I am the type of person who prefers to see the best in everything, including my reading material. I can’t even remember the last time I read something I couldn’t find a single redeeming quality in – until I read Greywycke.
The plot itself is compelling – an aristocratic young woman in Regency England is at the height of her social season, waiting for a marriage proposal from the man she is madly in love with. She is getting ready for a long weekend of parties, fairs, and balls at the estate of her godfather, Greywycke Castle. Soon after her arrival, strange and disturbing occurrences begin to happen, putting her and those she cares about in explicit danger. She will have to rely on her wits, strength, and courage to avert certain disaster.
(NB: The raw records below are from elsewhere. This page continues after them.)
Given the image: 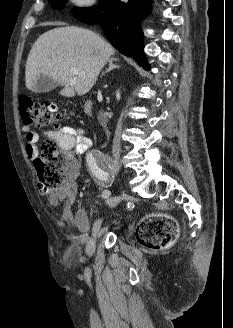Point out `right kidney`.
<instances>
[{
  "label": "right kidney",
  "instance_id": "obj_1",
  "mask_svg": "<svg viewBox=\"0 0 233 328\" xmlns=\"http://www.w3.org/2000/svg\"><path fill=\"white\" fill-rule=\"evenodd\" d=\"M116 98H117V100H120V93H119V91H117V93H116Z\"/></svg>",
  "mask_w": 233,
  "mask_h": 328
}]
</instances>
Except. Lady Kaline is utterly devoid of wits, strength or courage. From every stilted description, she is an empty headed, dull, spineless snob. It says so in the book! In fact, she is encouraged to be insipid. After mentioning that she was never very good in school, her godfather says, “Your brilliance is of another nature. Perfect for a lady of your character and station.” Seriously?
Character, station, duty, aristocracy are continually harped on until you begin to feel that the French Revolution and the guillotine were actually good ideas. There is not a single likable person in the entire book, but then again, I’ve had paper dolls with greater depth than these people. Kaline’s best friend, Nevelyn, is the very epitome of the cliche “with friends like these who needs enemies” and her love interest, Edward, is such a stereotypical rake that you don’t even need neon signage to see where those plot points are heading.
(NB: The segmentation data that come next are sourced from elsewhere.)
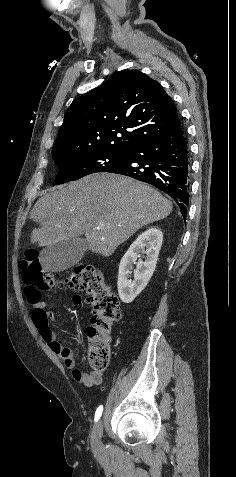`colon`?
<instances>
[{
	"instance_id": "colon-1",
	"label": "colon",
	"mask_w": 236,
	"mask_h": 477,
	"mask_svg": "<svg viewBox=\"0 0 236 477\" xmlns=\"http://www.w3.org/2000/svg\"><path fill=\"white\" fill-rule=\"evenodd\" d=\"M22 280L29 302L39 301L41 292L70 287L85 292L93 306L92 327L88 330L87 362L94 372H104L111 360L108 336L121 318L118 297L105 283L102 272L92 265H78L67 277L46 271L39 254L30 250L21 263Z\"/></svg>"
}]
</instances>
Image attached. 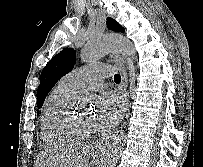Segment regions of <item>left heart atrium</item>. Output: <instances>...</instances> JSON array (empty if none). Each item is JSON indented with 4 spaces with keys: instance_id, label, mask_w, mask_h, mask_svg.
<instances>
[{
    "instance_id": "obj_1",
    "label": "left heart atrium",
    "mask_w": 203,
    "mask_h": 167,
    "mask_svg": "<svg viewBox=\"0 0 203 167\" xmlns=\"http://www.w3.org/2000/svg\"><path fill=\"white\" fill-rule=\"evenodd\" d=\"M122 108L120 96L112 91L101 94L98 100L97 114L94 116L96 129H103L109 126L118 116Z\"/></svg>"
}]
</instances>
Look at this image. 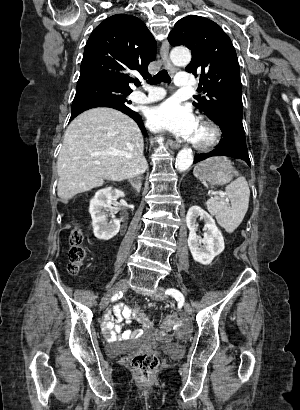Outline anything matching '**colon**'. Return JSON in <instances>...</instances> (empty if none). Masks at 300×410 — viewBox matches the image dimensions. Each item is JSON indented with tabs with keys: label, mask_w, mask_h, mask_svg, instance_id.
<instances>
[{
	"label": "colon",
	"mask_w": 300,
	"mask_h": 410,
	"mask_svg": "<svg viewBox=\"0 0 300 410\" xmlns=\"http://www.w3.org/2000/svg\"><path fill=\"white\" fill-rule=\"evenodd\" d=\"M85 236L78 228L74 229L70 235L69 265L68 271L75 275L79 272L86 260ZM178 316L170 314L167 324L172 325L177 322ZM159 364L158 356L151 352H141L134 354L131 359L133 369L142 377L149 378Z\"/></svg>",
	"instance_id": "colon-1"
}]
</instances>
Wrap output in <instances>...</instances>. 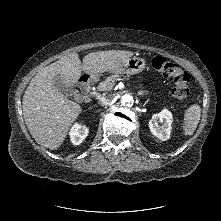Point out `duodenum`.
<instances>
[{
    "label": "duodenum",
    "mask_w": 221,
    "mask_h": 221,
    "mask_svg": "<svg viewBox=\"0 0 221 221\" xmlns=\"http://www.w3.org/2000/svg\"><path fill=\"white\" fill-rule=\"evenodd\" d=\"M78 86L82 91L86 99L90 98V77L88 75H82L79 78Z\"/></svg>",
    "instance_id": "410a0bca"
}]
</instances>
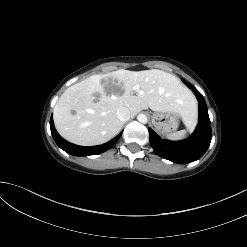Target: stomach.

The description is tiresome and repetitive. Mr. Davis is noted as being a student of history, and it is clear he is determined to be exacting in his historical detail, but he strays into overkill territory. Readers don’t need a graphic description of every item, every rug, every ormolu clock in every room. Things happen for no reason, such as a highwayman attack on the trip to Greywycke – which leads me to this irksome point – Kaline has been going to Greywycke for decades and never had been attacked by highwaymen, heard anything eerie there, never seen a ghost, never seen the abandoned keep just walking distance from the castle before. This book had me tearing at my hair so often it’s surprising I’m not bald.
There is precisely one saving grace to this novel. It’s short.